The biggest problem, though, is humans. As history has proven, all forms of records are evidently not appreciated or valued by the many generations that came after them. Robbing and pillaging, burning and destroying. Aliens that might at some point in the future find our gold plates might end up using them as coasters! 🙂

And I would add to that the observation that while it’s easy enough to read handwritten notebooks from 40 years ago, there are actually very few people who can read ancient inscriptions and manuscripts. In general, the manuscripts are harder than the inscriptions. The Romans, at least, liked to make their inscriptions in neat, consistent capital letters. The Greeks on the whole did the same.

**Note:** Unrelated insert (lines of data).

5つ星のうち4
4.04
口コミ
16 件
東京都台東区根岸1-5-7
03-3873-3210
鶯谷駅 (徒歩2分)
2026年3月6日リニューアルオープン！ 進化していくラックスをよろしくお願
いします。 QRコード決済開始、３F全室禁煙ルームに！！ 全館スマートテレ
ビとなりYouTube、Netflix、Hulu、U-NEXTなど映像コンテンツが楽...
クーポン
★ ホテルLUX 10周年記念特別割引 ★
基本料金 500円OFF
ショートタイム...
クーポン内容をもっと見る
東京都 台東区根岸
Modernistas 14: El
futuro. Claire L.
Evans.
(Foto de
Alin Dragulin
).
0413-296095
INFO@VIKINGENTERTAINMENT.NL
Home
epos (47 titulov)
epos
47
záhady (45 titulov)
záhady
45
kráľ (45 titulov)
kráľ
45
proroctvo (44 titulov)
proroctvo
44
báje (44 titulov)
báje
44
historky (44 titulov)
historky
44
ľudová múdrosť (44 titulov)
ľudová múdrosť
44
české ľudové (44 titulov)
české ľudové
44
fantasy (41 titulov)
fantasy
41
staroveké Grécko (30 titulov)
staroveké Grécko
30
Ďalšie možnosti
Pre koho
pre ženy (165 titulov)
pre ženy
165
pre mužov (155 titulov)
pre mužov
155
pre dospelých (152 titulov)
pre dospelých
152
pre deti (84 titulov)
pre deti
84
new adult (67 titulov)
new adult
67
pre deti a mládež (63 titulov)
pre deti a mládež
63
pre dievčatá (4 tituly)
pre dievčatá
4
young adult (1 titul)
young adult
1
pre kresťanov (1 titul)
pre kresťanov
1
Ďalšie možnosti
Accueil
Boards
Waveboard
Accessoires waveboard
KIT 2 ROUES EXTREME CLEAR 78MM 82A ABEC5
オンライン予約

Those inscriptions bear very little resemblance to the scripts used by scribes on papyri, to the point where someone who can easily read the Oxford Classical Text version of an ancient work might have no better luck reading the oldest manuscript of the same work than someone who had never studied Greek or Latin. (Trust me: I am speaking from the experience of my former life, and it was a shock to me.) I can only assume this is just as true for Hebrew and Egyptian, and I know that cuneiform changed drastically over time and depending on the culture using it. (The cuneiform script was used to write many different languages.)

The fact that something exists, whether it’s an inscribed stone or a 128K floppy disk, doesn’t mean people can read it.

Fortunately, as Stefan said, we don’t actually need most of the data that we back up to either last for millennia or be usable that far in the future. We just need to preserve it long enough to guard against tax audits.